Exercise:
For this exercise, print the listing below exactly, without its pictures.

Provided information:
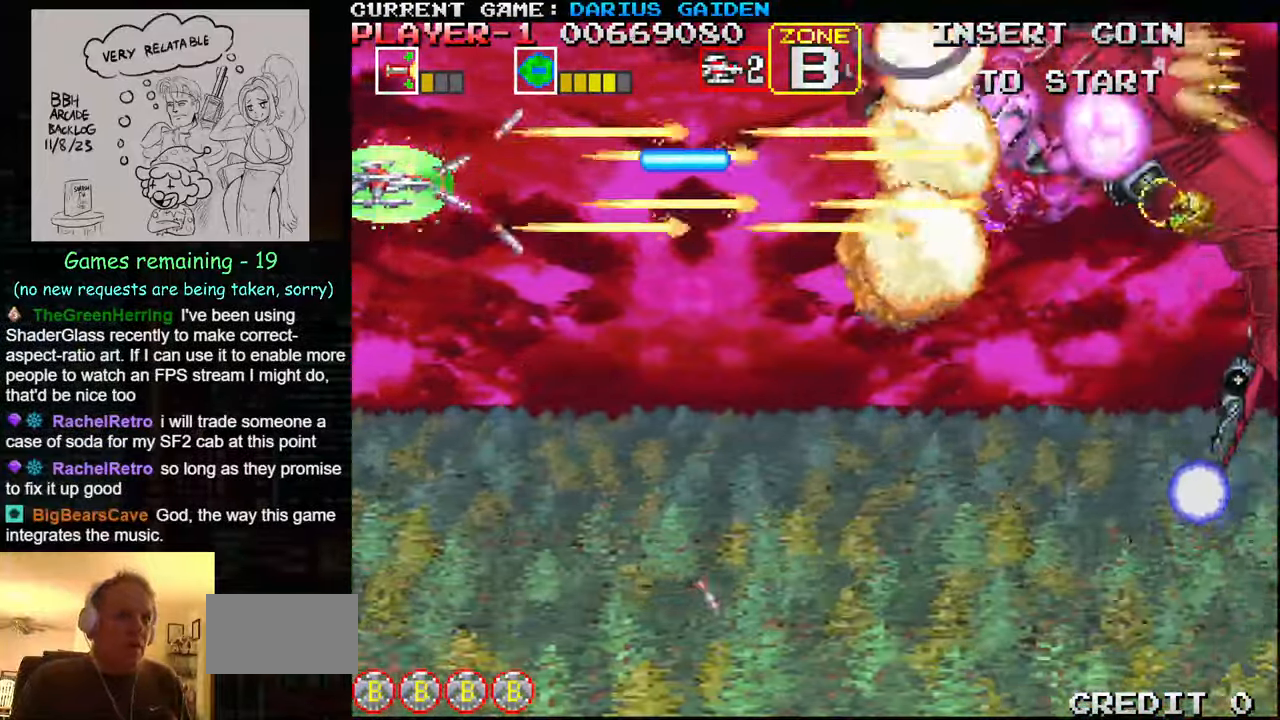
{"buttons": ["SQUARE"], "left_stick": "center"}
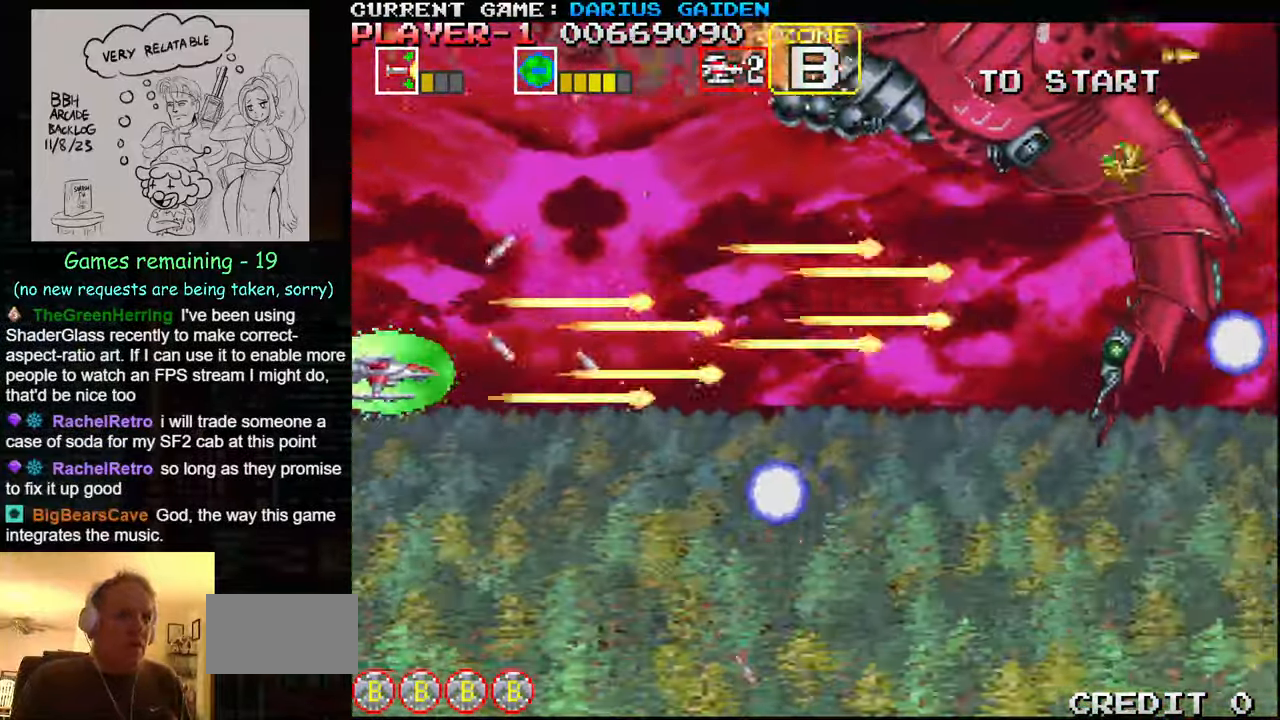
{"buttons": [], "left_stick": "down", "events": [[17, "SQUARE", "up"], [84, "SQUARE", "down"], [134, "left_stick", "up"], [267, "SQUARE", "up"], [317, "SQUARE", "down"], [317, "left_stick", "center"], [367, "left_stick", "down"], [467, "SQUARE", "up"]]}
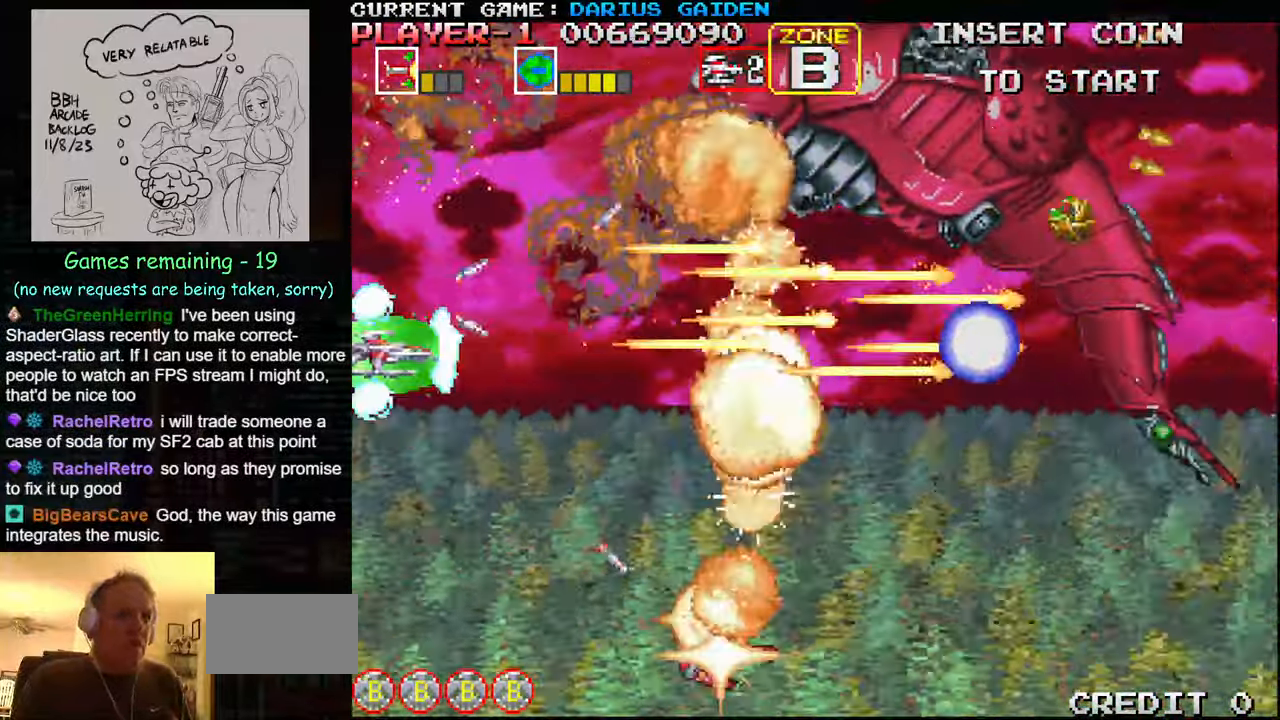
{"buttons": ["SQUARE"], "left_stick": "right", "events": [[50, "SQUARE", "down"], [100, "SQUARE", "up"], [134, "SQUARE", "down"], [200, "SQUARE", "up"], [267, "SQUARE", "down"], [284, "left_stick", "center"], [334, "SQUARE", "up"], [350, "SQUARE", "down"], [367, "left_stick", "right"], [434, "SQUARE", "up"], [500, "SQUARE", "down"]]}
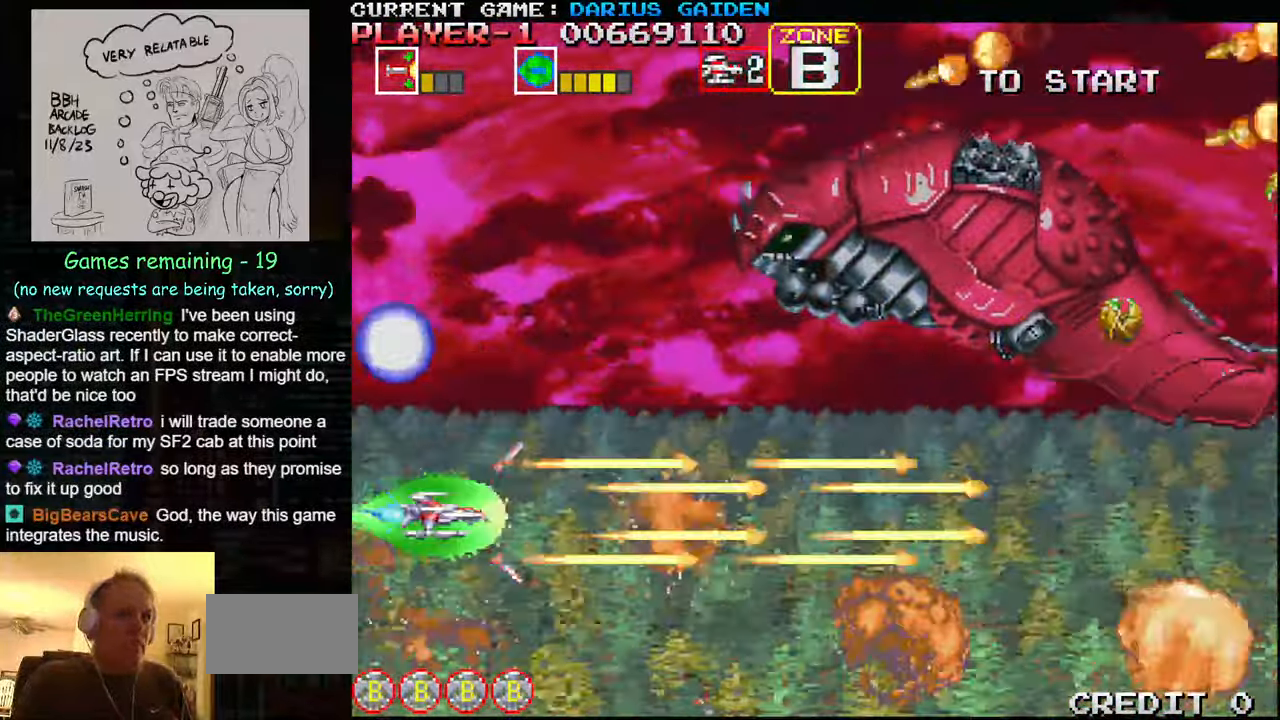
{"buttons": [], "left_stick": "down", "events": [[34, "left_stick", "up"], [150, "SQUARE", "up"], [234, "SQUARE", "down"], [300, "left_stick", "left"], [367, "SQUARE", "up"], [417, "SQUARE", "down"], [417, "left_stick", "down"], [500, "SQUARE", "up"]]}
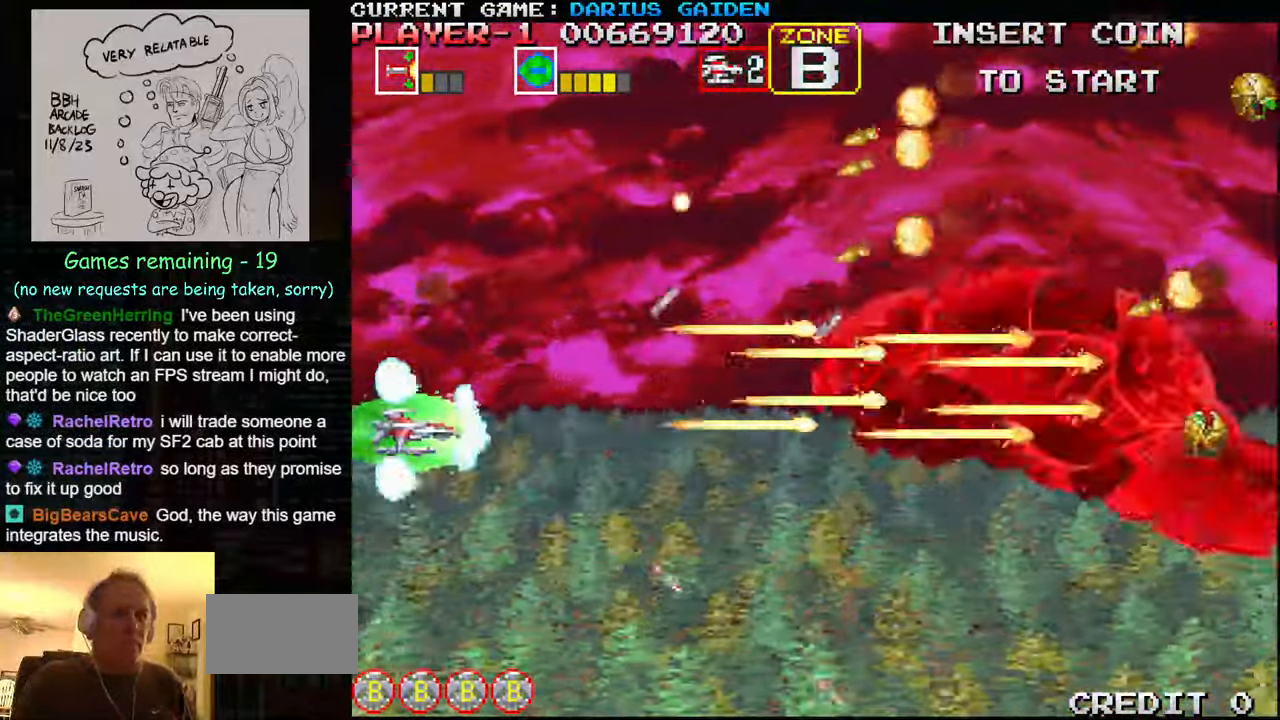
{"buttons": [], "left_stick": "center", "events": [[17, "SQUARE", "down"], [84, "SQUARE", "up"], [184, "left_stick", "right"], [234, "SQUARE", "down"], [284, "SQUARE", "up"], [334, "SQUARE", "down"], [483, "SQUARE", "up"], [483, "left_stick", "center"]]}
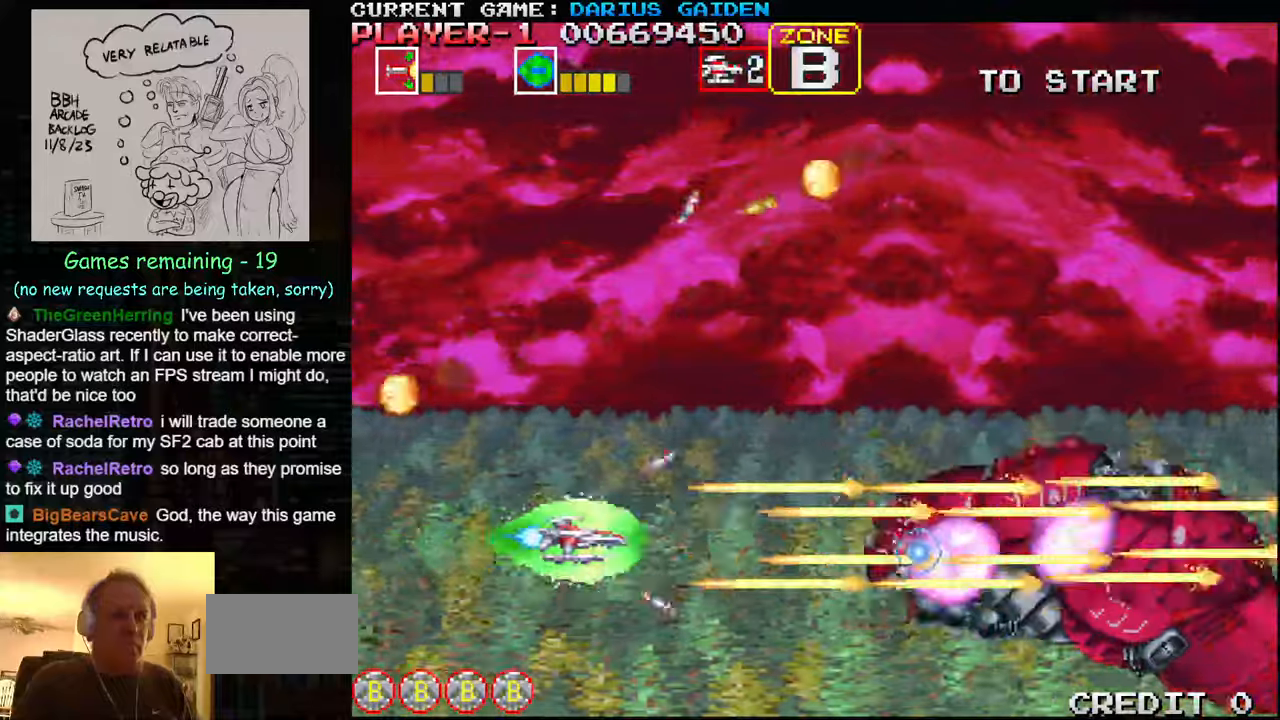
{"buttons": ["SQUARE"], "left_stick": "center", "events": [[33, "SQUARE", "down"], [33, "left_stick", "down"], [133, "left_stick", "center"], [166, "SQUARE", "up"], [200, "left_stick", "up"], [233, "SQUARE", "down"], [383, "SQUARE", "up"], [433, "left_stick", "center"], [450, "SQUARE", "down"]]}
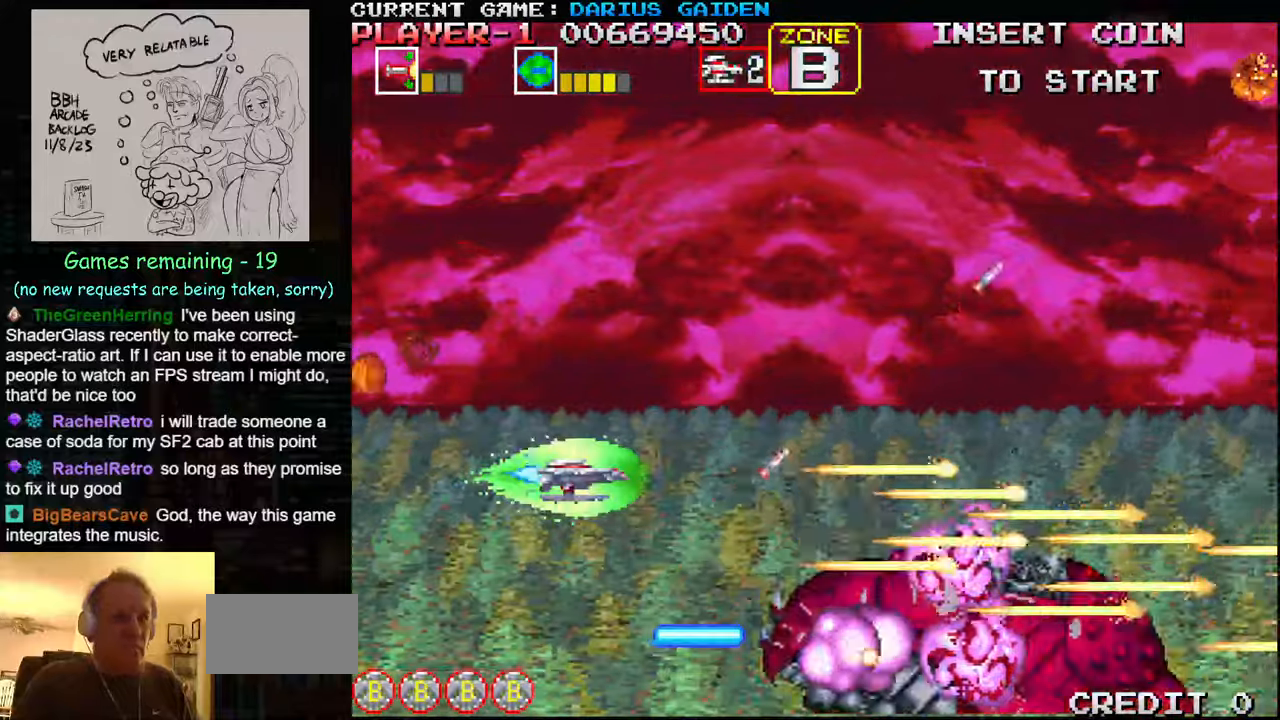
{"buttons": ["SQUARE"], "left_stick": "up", "events": [[16, "SQUARE", "up"], [16, "left_stick", "left"], [33, "SQUARE", "down"], [100, "SQUARE", "up"], [183, "SQUARE", "down"], [233, "SQUARE", "up"], [266, "SQUARE", "down"], [300, "SQUARE", "up"], [383, "SQUARE", "down"], [450, "SQUARE", "up"], [450, "left_stick", "up"], [466, "SQUARE", "down"]]}
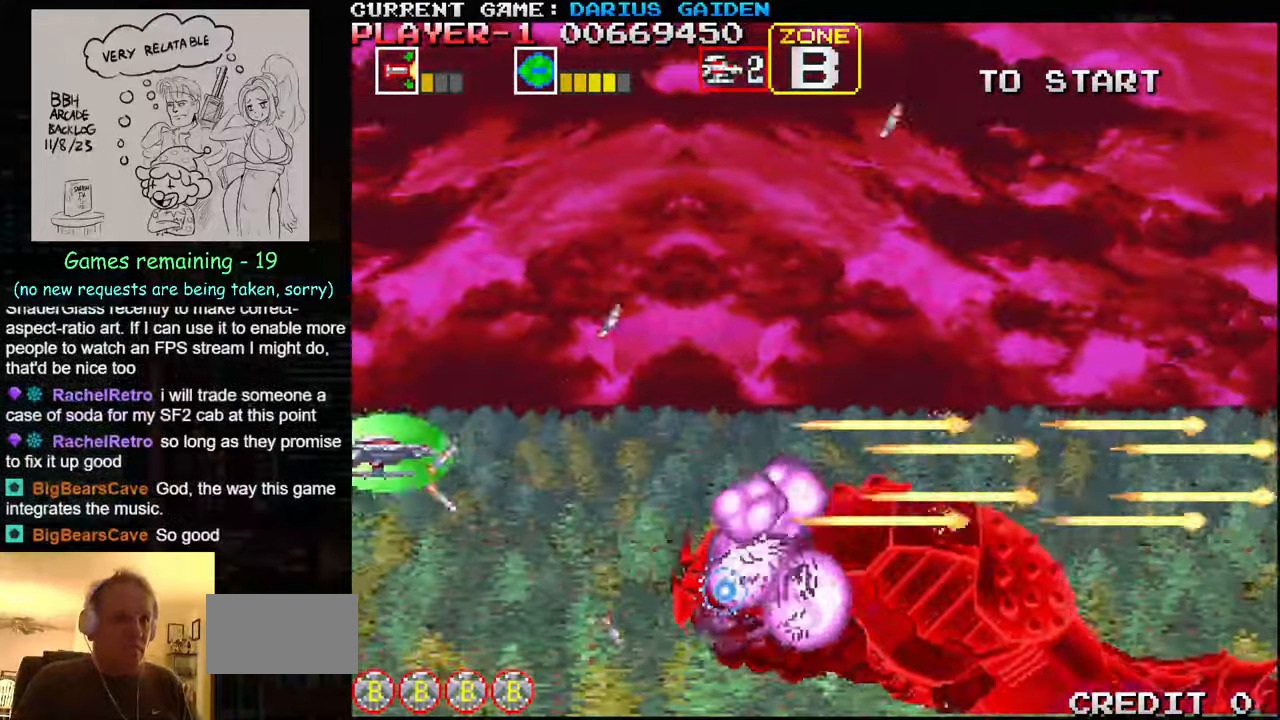
{"buttons": ["SQUARE"], "left_stick": "center", "events": [[16, "left_stick", "center"], [33, "SQUARE", "up"], [100, "SQUARE", "down"], [133, "left_stick", "up"], [150, "SQUARE", "up"], [200, "SQUARE", "down"], [200, "left_stick", "center"], [250, "SQUARE", "up"], [316, "SQUARE", "down"], [366, "left_stick", "up"], [433, "left_stick", "center"], [450, "SQUARE", "up"], [500, "SQUARE", "down"]]}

Task answer:
{"buttons": ["SQUARE"], "left_stick": "center"}
{"buttons": [], "left_stick": "down", "events": [[17, "SQUARE", "up"], [84, "SQUARE", "down"], [134, "left_stick", "up"], [267, "SQUARE", "up"], [317, "SQUARE", "down"], [317, "left_stick", "center"], [367, "left_stick", "down"], [467, "SQUARE", "up"]]}
{"buttons": ["SQUARE"], "left_stick": "right", "events": [[50, "SQUARE", "down"], [100, "SQUARE", "up"], [134, "SQUARE", "down"], [200, "SQUARE", "up"], [267, "SQUARE", "down"], [284, "left_stick", "center"], [334, "SQUARE", "up"], [350, "SQUARE", "down"], [367, "left_stick", "right"], [434, "SQUARE", "up"], [500, "SQUARE", "down"]]}
{"buttons": [], "left_stick": "down", "events": [[34, "left_stick", "up"], [150, "SQUARE", "up"], [234, "SQUARE", "down"], [300, "left_stick", "left"], [367, "SQUARE", "up"], [417, "SQUARE", "down"], [417, "left_stick", "down"], [500, "SQUARE", "up"]]}
{"buttons": [], "left_stick": "center", "events": [[17, "SQUARE", "down"], [84, "SQUARE", "up"], [184, "left_stick", "right"], [234, "SQUARE", "down"], [284, "SQUARE", "up"], [334, "SQUARE", "down"], [483, "SQUARE", "up"], [483, "left_stick", "center"]]}
{"buttons": ["SQUARE"], "left_stick": "center", "events": [[33, "SQUARE", "down"], [33, "left_stick", "down"], [133, "left_stick", "center"], [166, "SQUARE", "up"], [200, "left_stick", "up"], [233, "SQUARE", "down"], [383, "SQUARE", "up"], [433, "left_stick", "center"], [450, "SQUARE", "down"]]}
{"buttons": ["SQUARE"], "left_stick": "up", "events": [[16, "SQUARE", "up"], [16, "left_stick", "left"], [33, "SQUARE", "down"], [100, "SQUARE", "up"], [183, "SQUARE", "down"], [233, "SQUARE", "up"], [266, "SQUARE", "down"], [300, "SQUARE", "up"], [383, "SQUARE", "down"], [450, "SQUARE", "up"], [450, "left_stick", "up"], [466, "SQUARE", "down"]]}
{"buttons": ["SQUARE"], "left_stick": "center", "events": [[16, "left_stick", "center"], [33, "SQUARE", "up"], [100, "SQUARE", "down"], [133, "left_stick", "up"], [150, "SQUARE", "up"], [200, "SQUARE", "down"], [200, "left_stick", "center"], [250, "SQUARE", "up"], [316, "SQUARE", "down"], [366, "left_stick", "up"], [433, "left_stick", "center"], [450, "SQUARE", "up"], [500, "SQUARE", "down"]]}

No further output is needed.